Le voile révolutionnaire ! Allons voir de près pour ne pas se faire avoir. L'étymologie nous renseigne mieux que les slogans creux du postier : la langue arabe de tous les jours nous dévoile parfaitement la réalité du voile : les femmes "hidjabisées" sont des femmes moultazimates, c'est-à-dire engagées ! Islamistes. Le titre d'une cassette du missionnaire et ami des trotskistes français Tariq Ramadan est révélateur : La Femme musulmane face à son devoir d'engagement. Les autres sont des moutabaridjates, des dépravées. En arabe parlée, dans les territoires perdus de la République, la non-voilée, c'est Arianna, ce qui veut dire "à poil", ******. Cela fait partie de l'action psychologique islamique qui consiste à faire pression sur la non-voilée pour qu'elle se voile, sur la voilée pour qu'elle se "niqabise", et ainsi de suite… Le voile n'est qu'une étape vers la burqa. Dans quelques années, si rien n'est fait, toutes les burqas en puissance, deviendront effectives.
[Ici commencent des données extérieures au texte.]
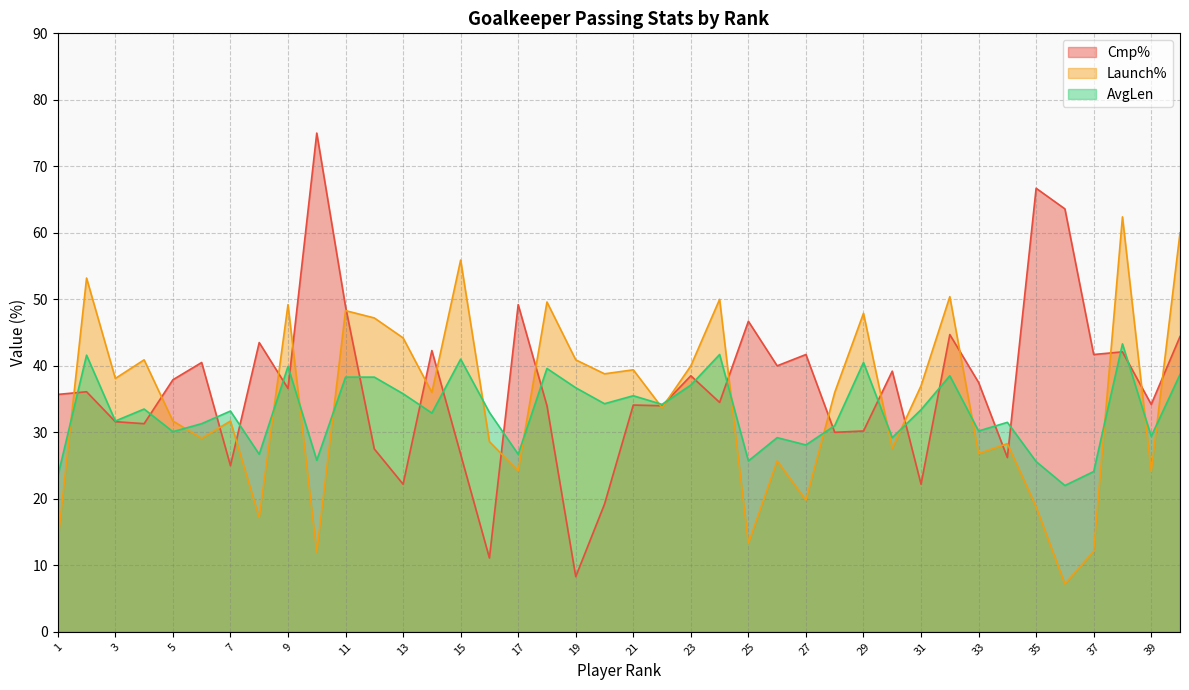

Which series has the largest total across all categories?

Cmp%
Croire que l'islamisme est anticapitaliste est mal le connaître. Il est un antihumanisme viscéral, un fascisme même. N'oublions pas que le mouvement islamiste dans son ensemble était une riposte capitaliste contre la pensée socialiste arabe, contre la laïcisation du monde arabe! Le voile d'Ilham a dévoilé Besancenot aux électeurs. Tant mieux !

Aucun esprit non pollué ne peut admettre que les femmes choisissent librement leur aliénation.

Hamid Zanaz est l'auteur de L'Impasse islamique, la religion contre la vie, préface de Michel Onfray, Les Editions libertaires, 2009.
 
Et pour finir, mon sentiment personnel. La pétasse qui remplace Fadela A à la tête (mais y en a-t-il une ?) de NPNS a déclaré vouloir porter plainte contre le NPA pour antilaïcisme, antiféminisme et antirépublicanisme. Alors qu'elle commence par apprendre ce qu'est cette république et sa constitution. Celle-ci autorise toute opinion et son expression dans des limites qu'il appartient à la justice d'apprécier. Dans ce pays, il est autorisé d'être monarchiste et de le dire. Il est autorisé d'être pour une religion d'Etat et de le dire. Il est autorisé de ne pas être féministe et de le dire.